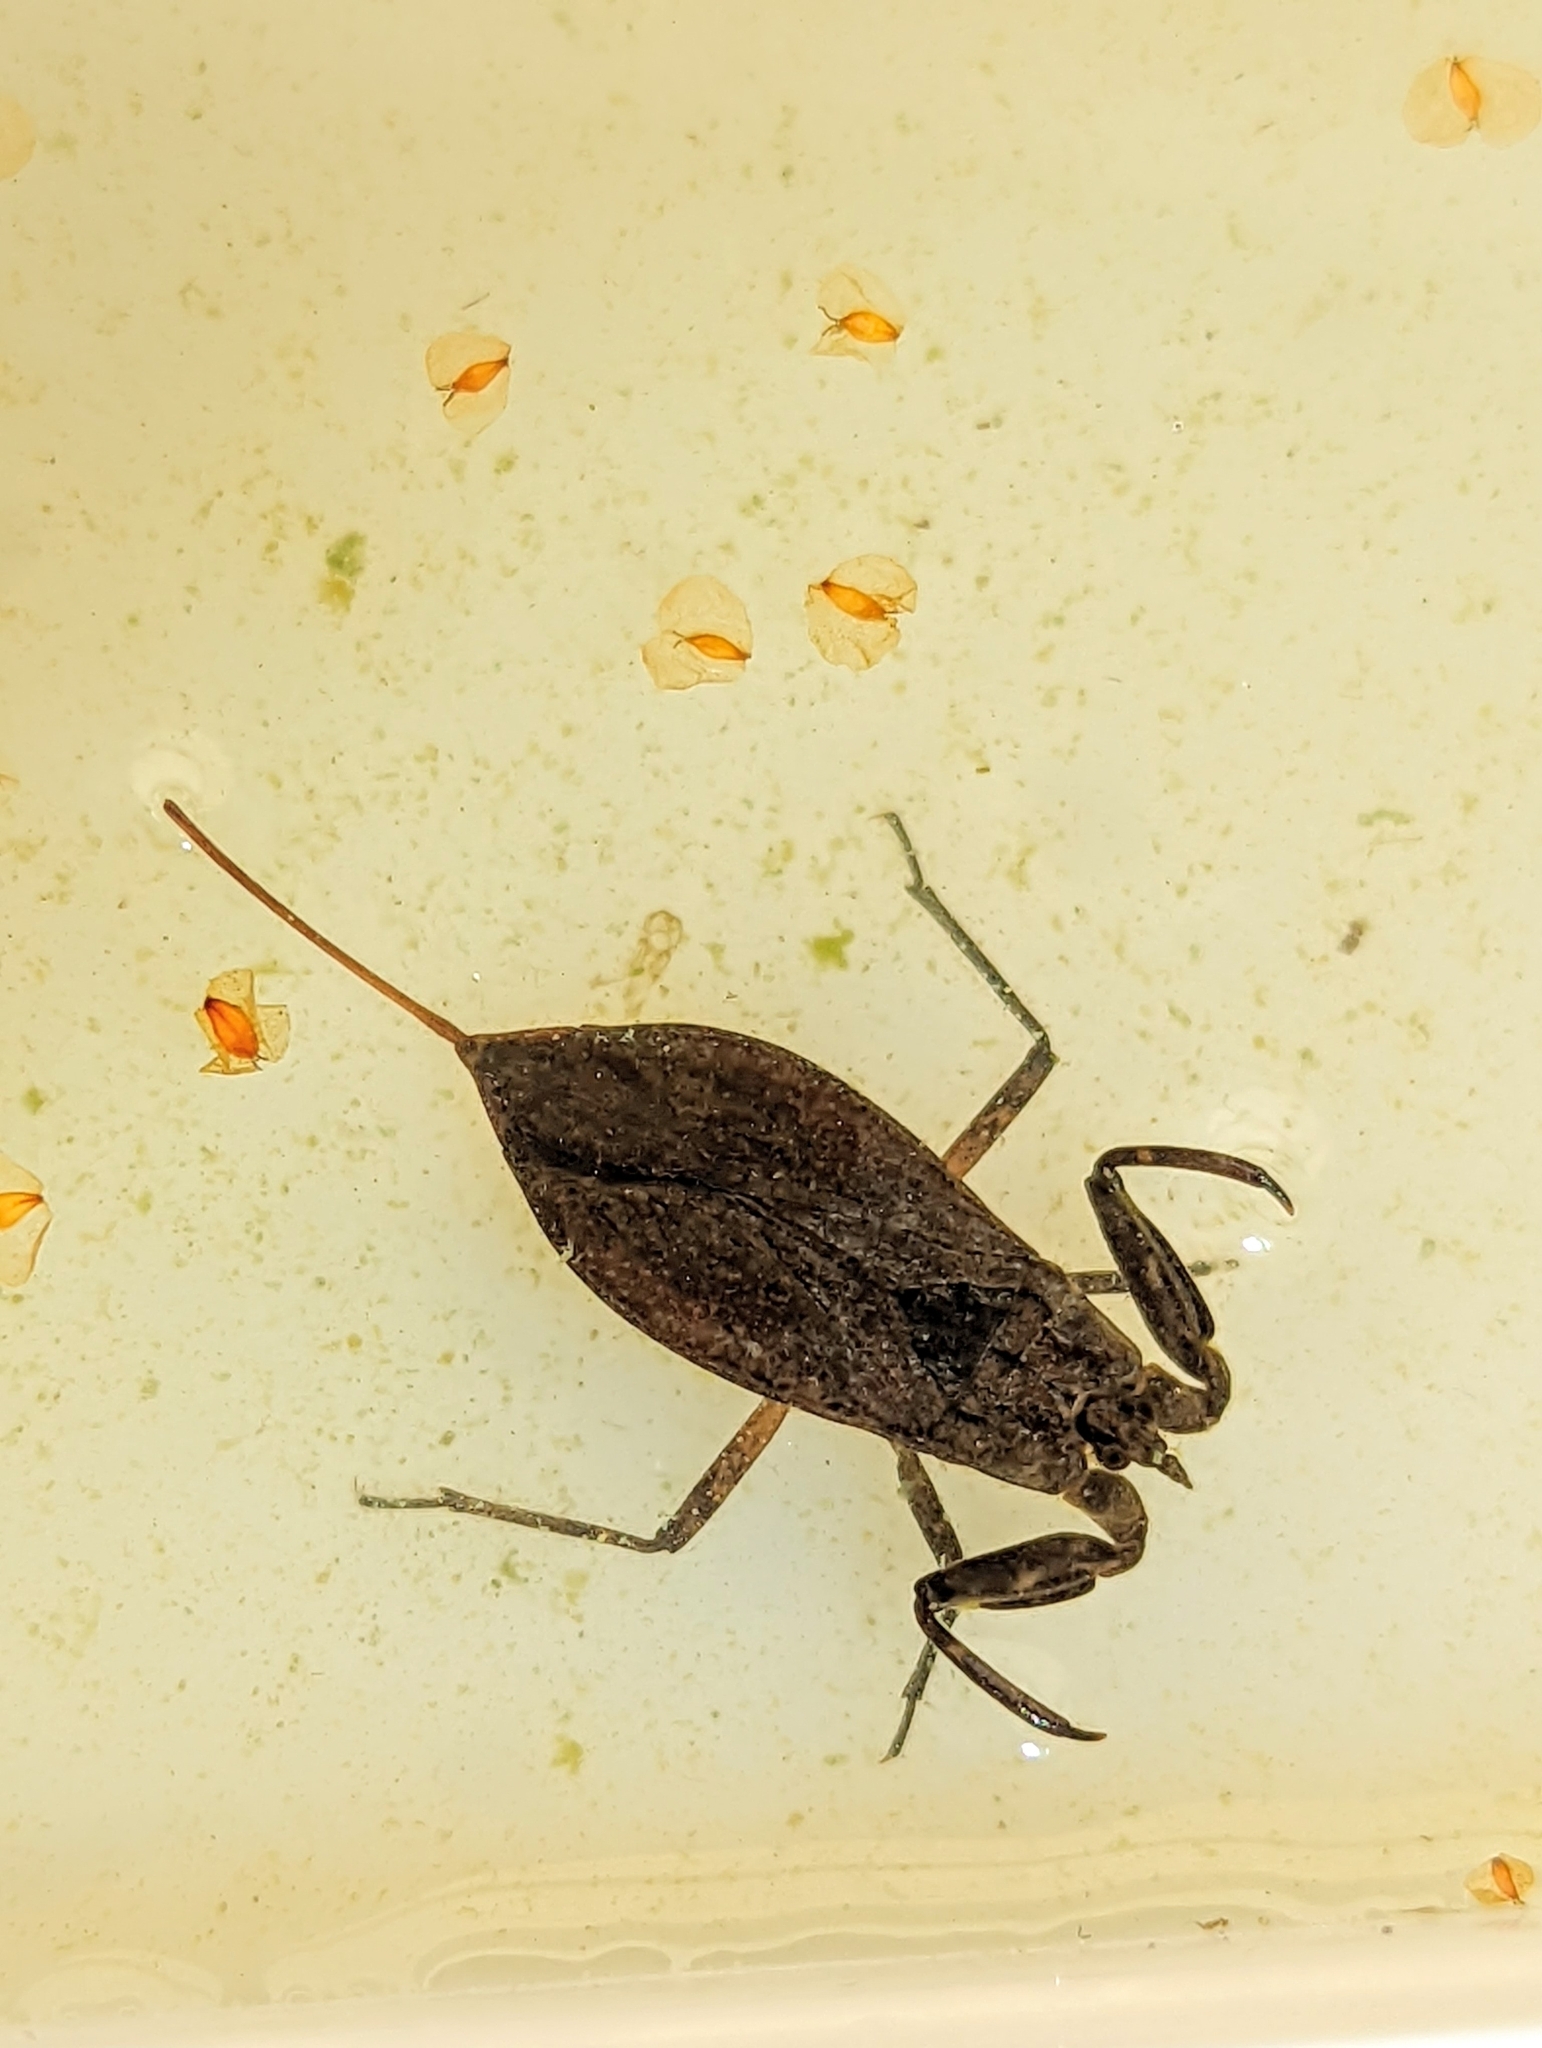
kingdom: Animalia
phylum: Arthropoda
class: Insecta
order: Hemiptera
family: Nepidae
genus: Nepa
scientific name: Nepa cinerea
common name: Water scorpion
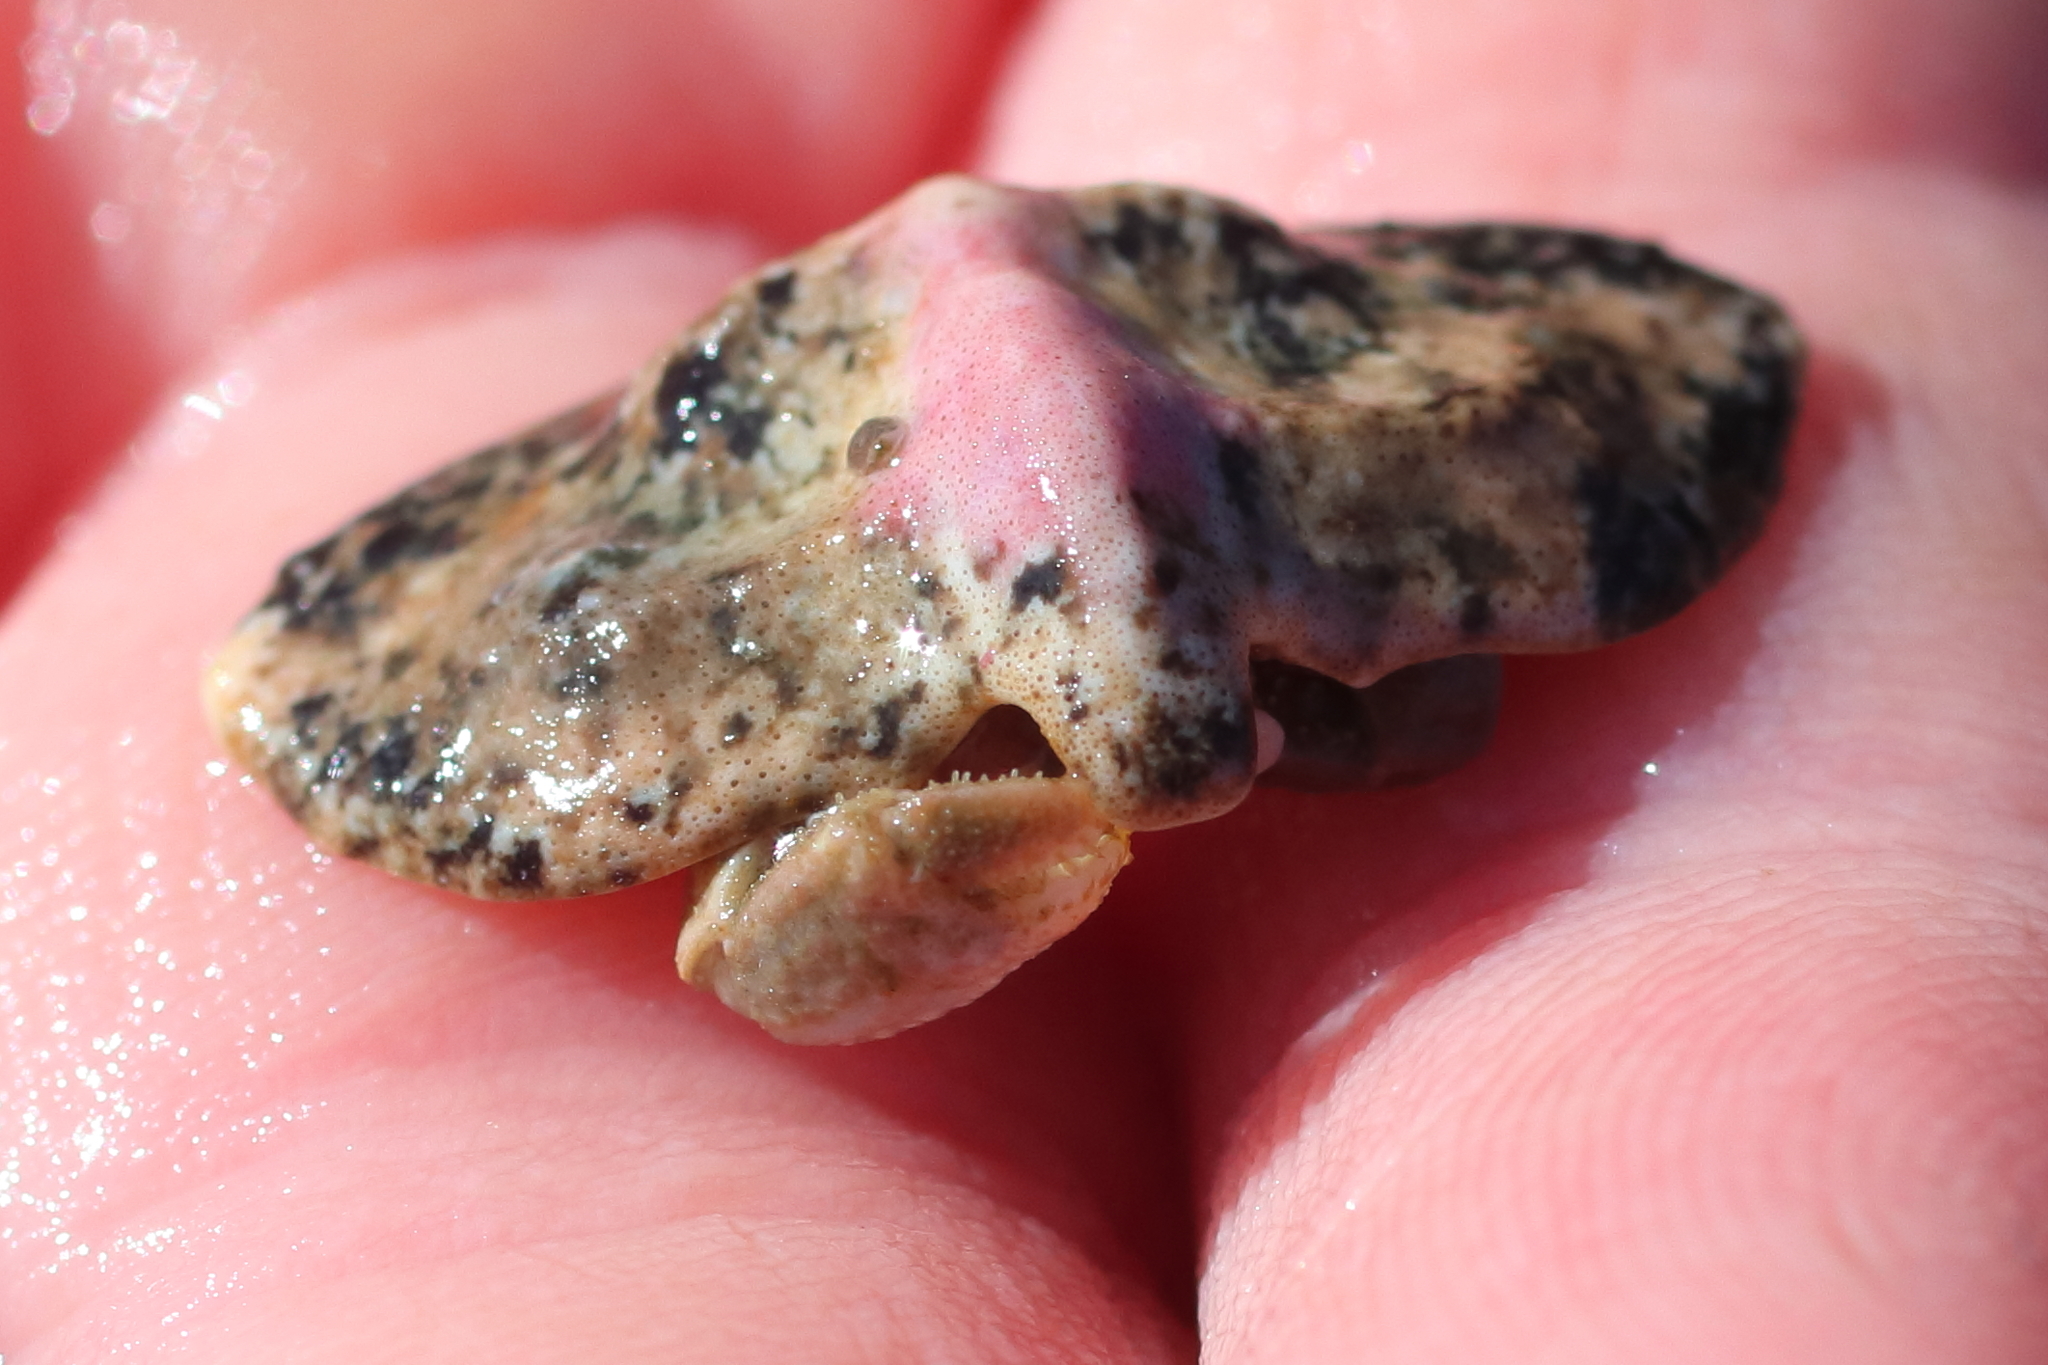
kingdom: Animalia
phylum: Arthropoda
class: Malacostraca
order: Decapoda
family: Lithodidae
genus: Cryptolithodes
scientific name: Cryptolithodes typicus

Your task — Please set out every line of the entries above as a Markdown table with the columns Row and Line, numbering the rows and skipping blank lines. Leave the pictures out.

Task output —
| Row | Line |
|---|---|
| 1 | kingdom: Animalia |
| 2 | phylum: Arthropoda |
| 3 | class: Insecta |
| 4 | order: Hemiptera |
| 5 | family: Nepidae |
| 6 | genus: Nepa |
| 7 | scientific name: Nepa cinerea |
| 8 | common name: Water scorpion |
| 9 | kingdom: Animalia |
| 10 | phylum: Arthropoda |
| 11 | class: Malacostraca |
| 12 | order: Decapoda |
| 13 | family: Lithodidae |
| 14 | genus: Cryptolithodes |
| 15 | scientific name: Cryptolithodes typicus |